ZANU-PF oiling its violence machinery, targets churches in propaganda drive


    Zimbabwe Briefing can today confirm that Muzarabani South MP, Edward Raradza has been intimidating residents of his area and other surrounding areas to vote for ZANU-PF or else risk being victimised. While elections remain impossible this year – at least not before all the necessary conditions are in place – the sequence is mostly likely to begin with a referendum in the aftermath of the constitution-making process followed by general elections.


    On February 29 this year, Raradza told a crowd in Muzarabani that going into referendum was no laughing matter and that ZANU-PF could still do what it wants since nothing could stop it. He then warned the crowd that the party had war veterans and youth militia stand ready to pounce on anyone who would go against the grain and show support for opposition parties, mainly the Movement for Democratic Change (MDC).

    “We will protect this party [ZANU-PF] and if we hear any talk of MDC there will be no forgiveness. We have previously forgiven you [for sup-porting the MDC] but if you continue on this path, we have no option but to take necessary measures,” he said. Raradza went on to threaten the headman of the village in which the meeting was taking place.

    “If we hear that the headman has allowed the MDC to hold a meeting in this place, there will be consequences,” he said. The MP, who some reports have been placed at Chaona in Mazowe North on May 5, 2008, the day many people were attacked, also told the crowd that ZANU PF was willing to bring them food and projects as it had done previously. The party has a consistent record of using food and promises of life-changing projects as campaign tools to lure voters. He also said such – food and projects – ought to be used to lure opposition supporters to ZANU PF so that they could be able to vote and that was the only way they could benefit.

    “Go and tell those MDC supporters who are not here that this is what MP Raradza has said.” The MP then made a comment on the violence that was flaring in Harare, especially in the high-density suburb of Mbare.

    “These days if you read the newspapers, they say “Harare is on Fire”. It’s true, some houses are on fire,” he said putting to rest any doubts that ZANU-PF was behind that violence in Harare.
    But it is how religion is being increasingly used by ZANU-PF that is telling of how the party desires to use religion, Christianity especially, to legitimise violence. At the same meeting, Rarardza invoked religion to help his audience understand better. “Even with God, when some people wanted to usurp power that did not belong to them, He told them to repent but when they eventually thought of doing so, it was too late and they were swallowed by the ground on which they stood on and were buried alive,” he said.

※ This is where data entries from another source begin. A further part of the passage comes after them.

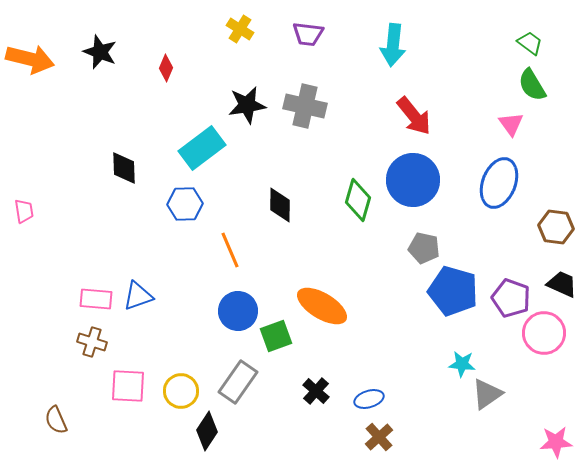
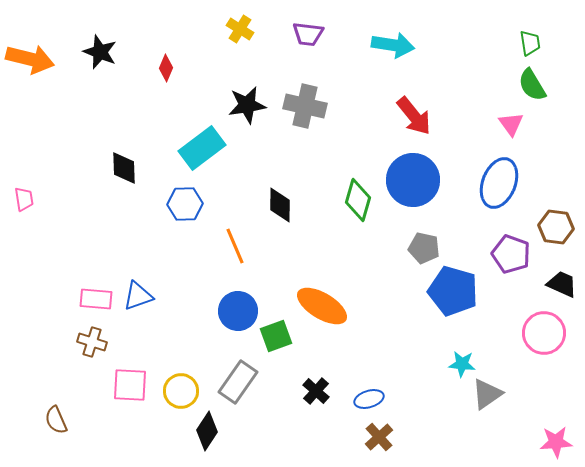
green trapezoid at (530, 43): rotated 44 degrees clockwise
cyan arrow at (393, 45): rotated 87 degrees counterclockwise
pink trapezoid at (24, 211): moved 12 px up
orange line at (230, 250): moved 5 px right, 4 px up
purple pentagon at (511, 298): moved 44 px up
pink square at (128, 386): moved 2 px right, 1 px up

    And added: “Jesus, too, beat up people in the temple so we are not the first to beat up people.”
    Some of the Vadzidzi VaJehovah (Followers of Jehovah) African apostolic sect is one that has also swallowed the ZANU-PF strategy to use religion for political ends hook, line and sinker.
    Own investigations by Zimbabwe Briefing on three sects in late 2010 and early 2011 reveal that they are using President Robert Gabriel Mugabe to represent the Angel Gabriel. Songs have even been composed which speak to this.

    One such song goes: Gabriel will rule all over Africa/Gabriel will rule all over Africa. And a typical sermon – also heard went as follows: “Gabriel is supreme and is the carrier of the blood of Jesus [Christ] so we can’t abandon him. In this gathering we always say “Forward with R.G Mubabe and you also agree that it so, right?” said the minister and the congregation agrees with him.
    He goes on: “Who really is Gabriel? Is he not the president?” Again, the congregation agreed that it was indeed so.

    Then: “For him [Mugabe] to be named Gabriel, were there no other names to give him? He is the anointed one. He was even ordained by Mbuya Nehanda (spirit medium and protagonist of the first uprising against colonial rule in the 1890s) as somebody who was fit to govern Zimbabwe and not those we are being given today.”

    In Epworth, near Harare the minister was heard saying the church with largest number of ZANU-PF Chairpersons was his.

    “As we are gathered here, the leaders [in ZANU-PF] know that we all belong to the party and that even anything to do with sport such as football was also a part of the party. Forward with ZANU-PF! Forward with our land! Down with those who do not support this,” he says and the congregation agrees with him.

    In Mudzi North, the preacher was heard saying: “We are sorry for some of our black colleagues who meet and work with white people. It’s now time to decide whether we let the country go [to sell-outs] or we guard it.” The congregation then breaks out in song saying Gabriel will rule all over Africa.
    It is highly unlikely that Zimbabwe will go to elections soon but an upcoming SADC extra-ordinary summit on Zimbabwe should shed more light on how the body feels about Zimbabwe’s state of preparedness to go to the polls. Meanwhile, ZANU PF is in election mode and is continuing its campaign across Zimbabwe.